Speaking at a recent TED conference in California, Gabriel proposed that a networked video streaming platform could be used to communicate with other animals, Agence France-Presse reported Friday. The platform has yet to go live online.

“What would happen if we could somehow find new interfaces — visual, audio — to allow us to communicate with the remarkable beings we share the planet with?” Gabriel asked.

Also appearing with Gabriel at the conference were Cerf, MIT professor Neil Gershenfeld and cognitive psychologist Diana Reiss.

Their project, called the “Interspecies Internet,” received seed funding February 28.

The Interspecies Internet is being created, according to the project’s Facebook Page, to “explore, encourage and facilitate communication between cognitive species.”

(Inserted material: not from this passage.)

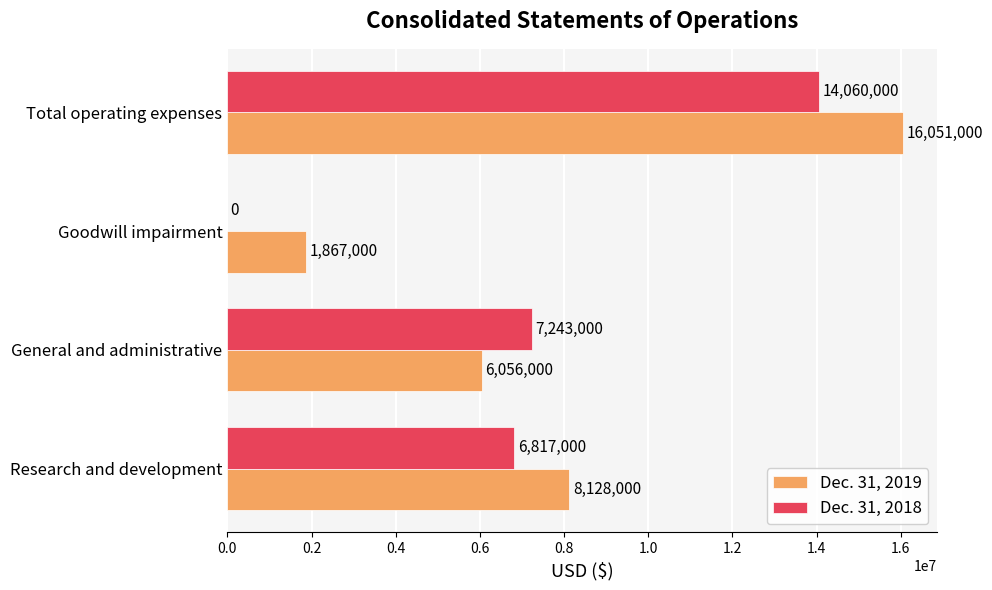

Which label corresponds to the largest value in the chart?

Total operating expenses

Cerf, who is credited as one of the early fathers of the Internet, hopes that the effort will prepare humanity to one day communicate with aliens. Laurance Doyle, an astronomer with the SETI Institute, proposed a similar idea, Wired reported in 2011.

Significant research over the past several years has focused on decoding the complex language of dolphins.

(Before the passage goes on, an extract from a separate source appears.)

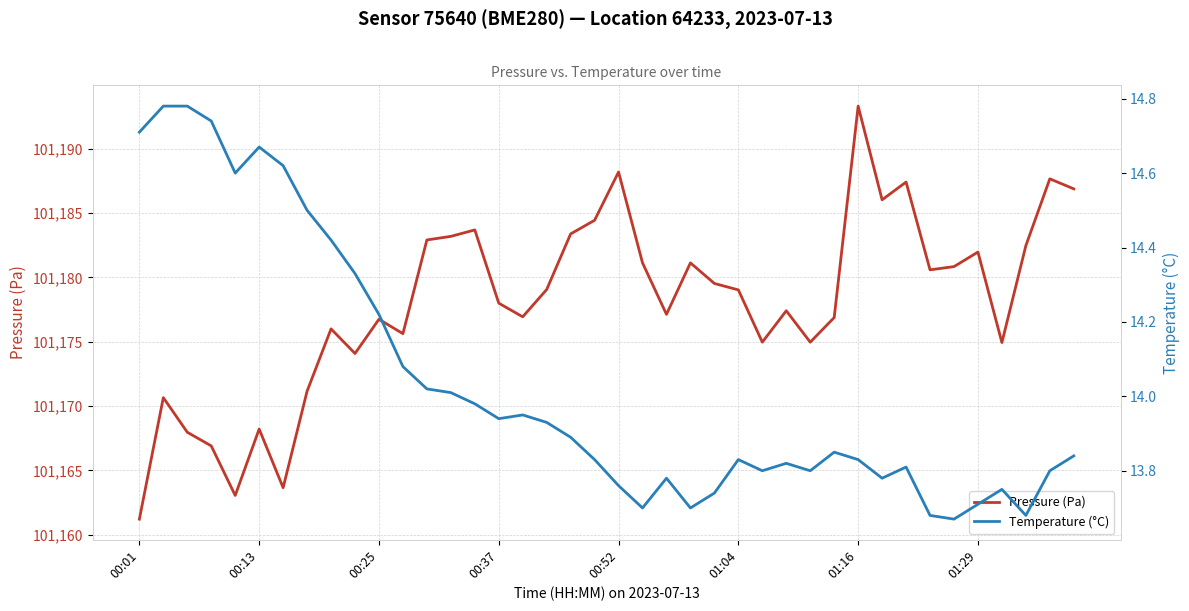

True or false: Temperature (°C) and Pressure (Pa) cross at least once.

False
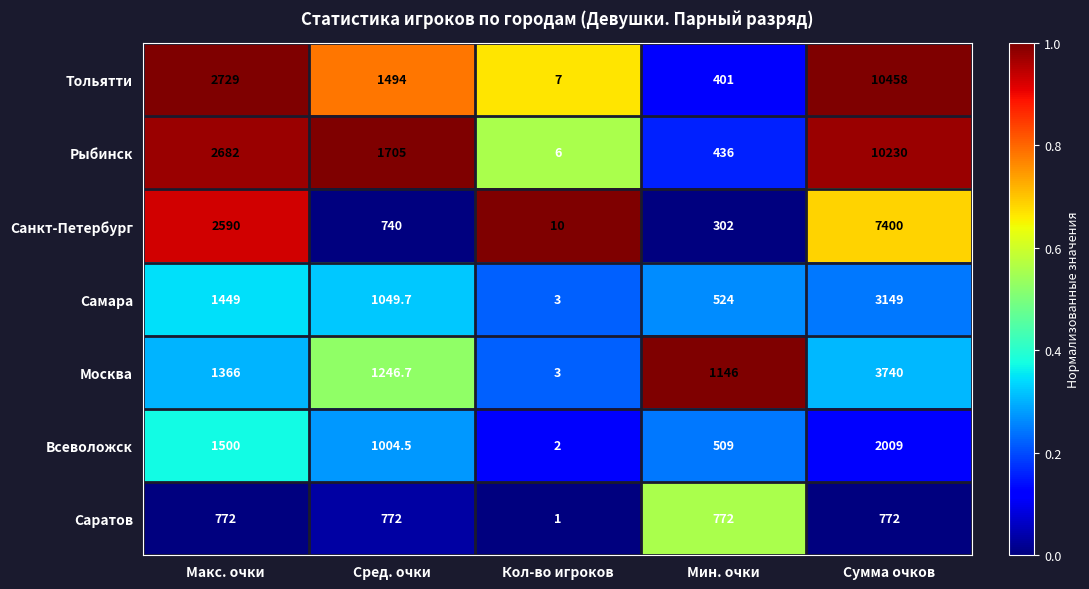

At which label does Тольятти reach its peak?

Сумма очков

In May 2010 Jack Kassewitz — a research scientist with SpeakDolphin.com, a dolphin communication research project — began teaching dolphins how to use the Apple iPad as part of his efforts to develop a language interface for dolphins and humans to communicate with one another.

In 2011, Kassewitz made a breakthrough when he communicated with dolphins using recordings of eight of their own sounds.